*Description of the task*:
Answer these from the forum thread below:
1. Which two posters does pyjamas thank in the first post by pyjamas?
2. Between which two stages does katie c say there was a long wait?
3. What kind of event does weemoofrazz say pyjamas is attending?

─── Exercise text

Good luck & hope you don't have to wait too long! 

X


----------



## pyjamas (Jun 24, 2011)

Thanks to GERTIE and Lizard for your replies. It really is quite exciting to know that it will eventually happen, just the waiting is so frustrating. Your support is much appreciated x


----------



## flickJ (Feb 9, 2012)

Pyjamas, 

So pleased you are on the road to recovery and that you can concentrate on becoming a 'mummy'   You have had such a long wait, and you deserve to find your special LO


----------



## pyjamas (Jun 24, 2011)

Good Luck to Lizard and flickj. Hope you find your LOs soon x


----------



## katie c (Jun 15, 2009)

Loads of recovery vibes 'jamas. 

Like Gertie, we had a long wait between AP and matching, for no other obvious reason than our SW didn't get her finger out IMO. However had it moved any faster we wouldn't have the boy we have today and may have been matched with some lesser brat  

I genuinely think all the delay was for a reason because we were meant to be this child's parents as opposed to some child's parents. If that makes sense.


----------



## weemoofrazz (Sep 6, 2013)

Its great news that your almost fully recovered and that your attending an adoption day. Fingers crossed for you pjs and best wishes


----------



## pyjamas (Jun 24, 2011)

──────
─── Information provided

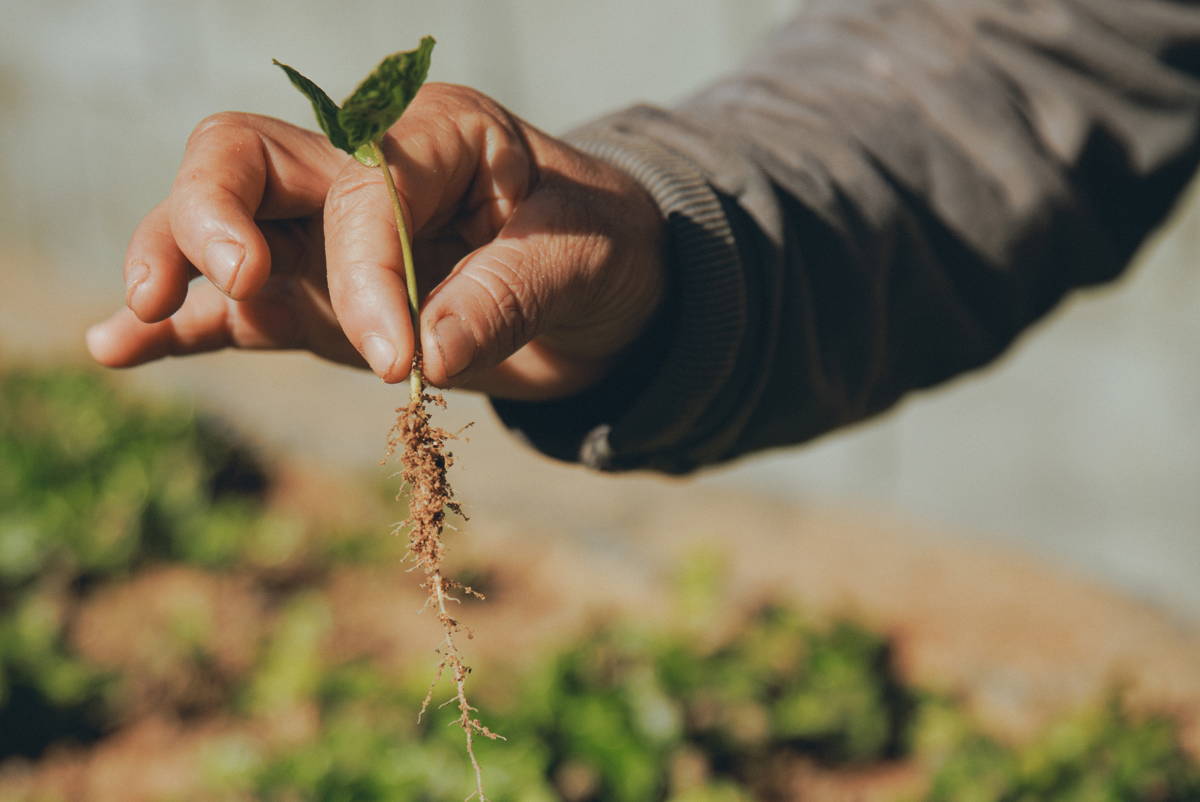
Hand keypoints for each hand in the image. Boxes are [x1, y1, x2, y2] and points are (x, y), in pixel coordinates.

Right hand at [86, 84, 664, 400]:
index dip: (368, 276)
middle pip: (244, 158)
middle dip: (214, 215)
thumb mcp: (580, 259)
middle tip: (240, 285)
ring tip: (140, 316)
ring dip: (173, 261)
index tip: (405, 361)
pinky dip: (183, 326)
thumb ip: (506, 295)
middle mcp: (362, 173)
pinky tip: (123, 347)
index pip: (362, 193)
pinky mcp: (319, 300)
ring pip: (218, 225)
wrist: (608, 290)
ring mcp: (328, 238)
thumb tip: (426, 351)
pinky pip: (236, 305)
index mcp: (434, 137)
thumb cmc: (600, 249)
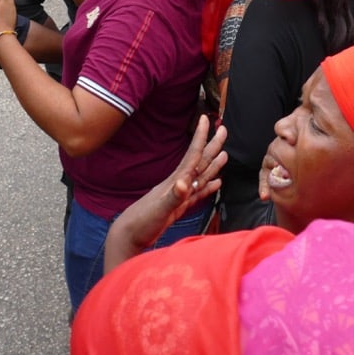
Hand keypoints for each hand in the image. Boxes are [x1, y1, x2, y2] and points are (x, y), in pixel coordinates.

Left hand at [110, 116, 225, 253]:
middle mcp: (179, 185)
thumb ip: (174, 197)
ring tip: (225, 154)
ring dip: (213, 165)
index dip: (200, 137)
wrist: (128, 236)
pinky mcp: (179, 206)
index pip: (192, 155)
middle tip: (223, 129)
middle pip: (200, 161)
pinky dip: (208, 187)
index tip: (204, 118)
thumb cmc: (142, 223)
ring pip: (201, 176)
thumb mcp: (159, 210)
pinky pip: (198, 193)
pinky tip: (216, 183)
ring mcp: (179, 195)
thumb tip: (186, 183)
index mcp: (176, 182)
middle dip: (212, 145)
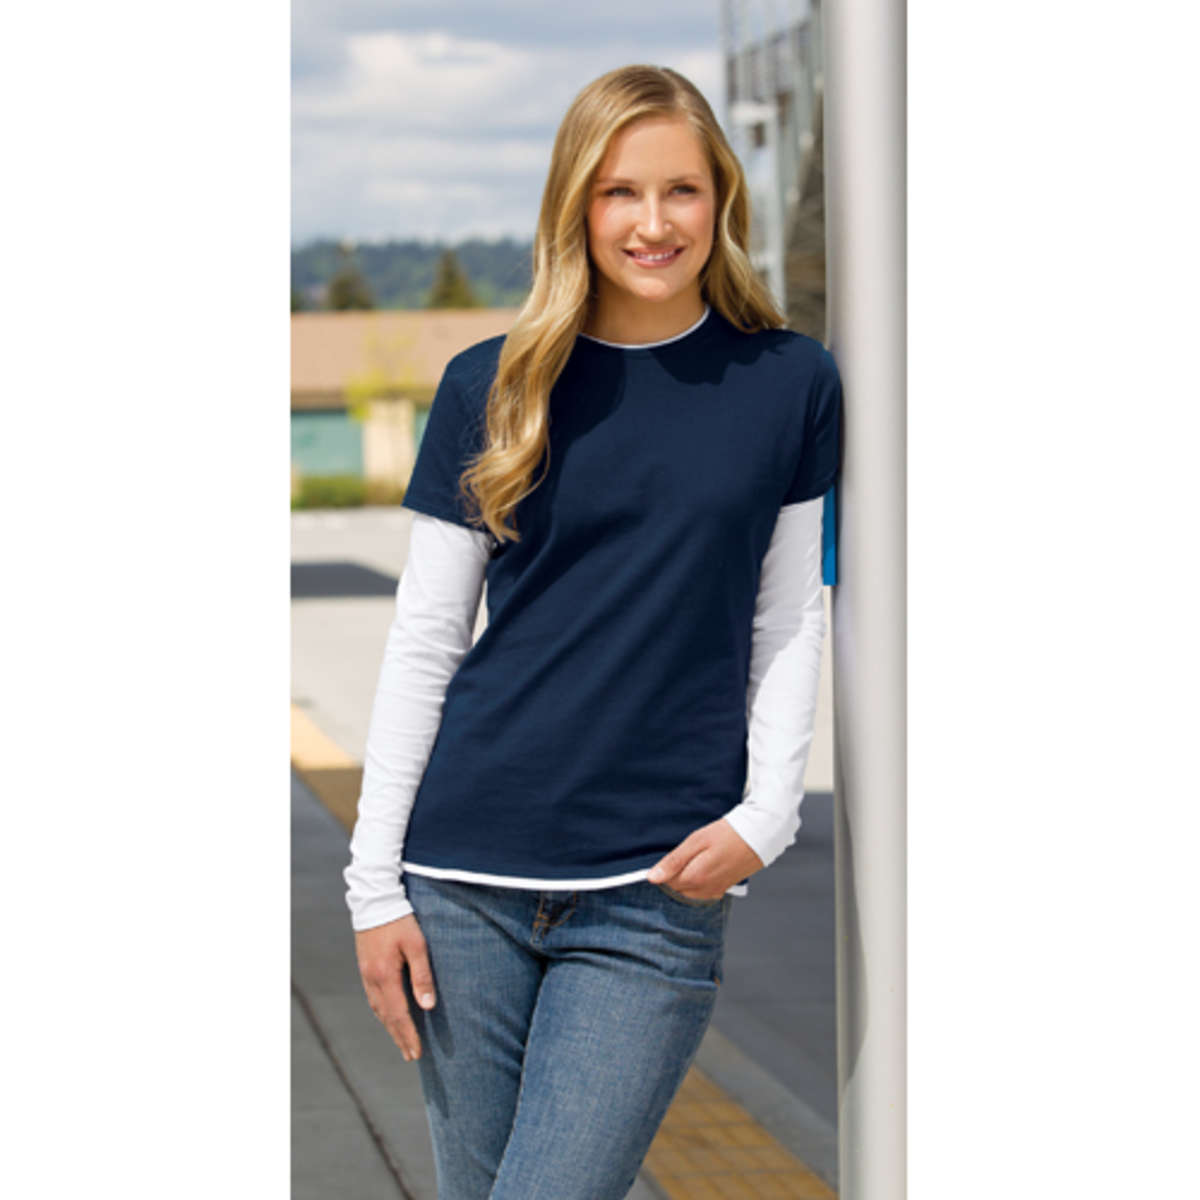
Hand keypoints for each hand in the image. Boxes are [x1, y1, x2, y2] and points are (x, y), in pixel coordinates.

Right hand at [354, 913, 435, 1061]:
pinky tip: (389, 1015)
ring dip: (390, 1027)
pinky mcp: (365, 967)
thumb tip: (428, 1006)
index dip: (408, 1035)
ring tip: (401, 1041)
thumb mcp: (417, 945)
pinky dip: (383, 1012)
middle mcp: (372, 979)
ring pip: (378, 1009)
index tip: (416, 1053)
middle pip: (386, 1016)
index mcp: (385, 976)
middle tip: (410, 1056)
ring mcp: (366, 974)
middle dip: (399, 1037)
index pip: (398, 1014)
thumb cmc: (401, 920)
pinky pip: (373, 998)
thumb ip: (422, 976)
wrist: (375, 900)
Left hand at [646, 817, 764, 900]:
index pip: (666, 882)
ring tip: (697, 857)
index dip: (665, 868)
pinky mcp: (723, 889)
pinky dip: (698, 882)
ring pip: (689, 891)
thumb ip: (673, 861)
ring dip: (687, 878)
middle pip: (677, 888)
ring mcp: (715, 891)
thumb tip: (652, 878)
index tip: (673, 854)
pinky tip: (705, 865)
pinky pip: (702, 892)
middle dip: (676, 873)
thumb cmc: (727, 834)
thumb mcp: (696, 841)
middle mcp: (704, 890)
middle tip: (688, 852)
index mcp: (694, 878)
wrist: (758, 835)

──────

*Answer for the task*:
1. GERTIE and Lizard
2. AP and matching
3. An adoption day